··· Record extracts ···
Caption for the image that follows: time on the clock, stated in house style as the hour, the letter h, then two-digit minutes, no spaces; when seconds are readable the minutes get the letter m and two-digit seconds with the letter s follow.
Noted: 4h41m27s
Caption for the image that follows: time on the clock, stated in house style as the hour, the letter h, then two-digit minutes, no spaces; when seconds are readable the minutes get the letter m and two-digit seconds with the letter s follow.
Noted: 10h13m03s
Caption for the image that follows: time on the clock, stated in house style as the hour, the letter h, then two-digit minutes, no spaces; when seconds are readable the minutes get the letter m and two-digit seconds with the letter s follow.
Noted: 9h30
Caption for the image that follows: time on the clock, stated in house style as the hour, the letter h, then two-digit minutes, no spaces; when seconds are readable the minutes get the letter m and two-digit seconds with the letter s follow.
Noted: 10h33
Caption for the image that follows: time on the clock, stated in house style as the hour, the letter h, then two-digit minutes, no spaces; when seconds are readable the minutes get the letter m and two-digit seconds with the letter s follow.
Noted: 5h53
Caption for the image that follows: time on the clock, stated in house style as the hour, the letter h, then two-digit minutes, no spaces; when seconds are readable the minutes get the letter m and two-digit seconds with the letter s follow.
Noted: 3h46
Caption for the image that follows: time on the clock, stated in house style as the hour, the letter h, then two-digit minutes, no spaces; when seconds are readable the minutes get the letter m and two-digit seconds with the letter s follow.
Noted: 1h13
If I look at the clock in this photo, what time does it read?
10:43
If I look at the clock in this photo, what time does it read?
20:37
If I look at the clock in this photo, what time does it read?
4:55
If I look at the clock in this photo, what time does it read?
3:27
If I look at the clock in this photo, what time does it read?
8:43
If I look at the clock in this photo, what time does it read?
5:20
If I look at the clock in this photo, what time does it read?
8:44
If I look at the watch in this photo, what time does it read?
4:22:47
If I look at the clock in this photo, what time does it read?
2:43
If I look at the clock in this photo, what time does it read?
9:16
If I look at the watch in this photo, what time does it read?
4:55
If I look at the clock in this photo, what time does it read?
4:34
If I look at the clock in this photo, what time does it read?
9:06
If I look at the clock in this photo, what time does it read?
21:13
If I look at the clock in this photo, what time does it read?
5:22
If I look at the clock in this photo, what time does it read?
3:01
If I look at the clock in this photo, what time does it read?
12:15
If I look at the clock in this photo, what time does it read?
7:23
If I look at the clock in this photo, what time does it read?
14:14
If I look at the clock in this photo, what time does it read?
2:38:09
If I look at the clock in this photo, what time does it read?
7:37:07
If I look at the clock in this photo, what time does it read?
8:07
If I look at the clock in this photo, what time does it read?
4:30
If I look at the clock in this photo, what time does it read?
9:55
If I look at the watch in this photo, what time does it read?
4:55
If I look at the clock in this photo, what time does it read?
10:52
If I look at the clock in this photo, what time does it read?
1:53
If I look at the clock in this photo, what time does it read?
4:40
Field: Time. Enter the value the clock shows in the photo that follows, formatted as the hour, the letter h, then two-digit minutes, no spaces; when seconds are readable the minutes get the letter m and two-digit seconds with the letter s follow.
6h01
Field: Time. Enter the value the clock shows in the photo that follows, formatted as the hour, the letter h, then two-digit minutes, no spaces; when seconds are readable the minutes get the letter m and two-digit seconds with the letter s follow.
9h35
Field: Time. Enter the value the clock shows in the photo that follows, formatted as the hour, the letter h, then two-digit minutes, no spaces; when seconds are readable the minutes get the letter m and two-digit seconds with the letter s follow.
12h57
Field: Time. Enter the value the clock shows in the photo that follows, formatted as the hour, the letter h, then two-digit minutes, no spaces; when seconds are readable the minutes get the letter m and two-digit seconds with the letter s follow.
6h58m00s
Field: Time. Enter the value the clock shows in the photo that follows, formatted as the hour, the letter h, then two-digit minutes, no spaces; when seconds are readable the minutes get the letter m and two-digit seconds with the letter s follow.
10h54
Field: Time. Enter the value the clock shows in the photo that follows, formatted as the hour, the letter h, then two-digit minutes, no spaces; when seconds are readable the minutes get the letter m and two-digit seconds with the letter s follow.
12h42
···
Output the stretch from the start of the records through the line that contains "Noted: 10h33" as a two-column CSV with the headers record_text and answer. Give one row per record, with each field quoted and any line breaks replaced by spaces.

record_text,answer
"Caption for the image that follows: time on the clock, stated in house style as the hour, the letter h, then two-digit minutes, no spaces; when seconds are readable the minutes get the letter m and two-digit seconds with the letter s follow. Noted:","4h41m27s"
"Caption for the image that follows: time on the clock, stated in house style as the hour, the letter h, then two-digit minutes, no spaces; when seconds are readable the minutes get the letter m and two-digit seconds with the letter s follow. Noted:","10h13m03s"
"Caption for the image that follows: time on the clock, stated in house style as the hour, the letter h, then two-digit minutes, no spaces; when seconds are readable the minutes get the letter m and two-digit seconds with the letter s follow. Noted:","9h30"
"Caption for the image that follows: time on the clock, stated in house style as the hour, the letter h, then two-digit minutes, no spaces; when seconds are readable the minutes get the letter m and two-digit seconds with the letter s follow. Noted:","10h33"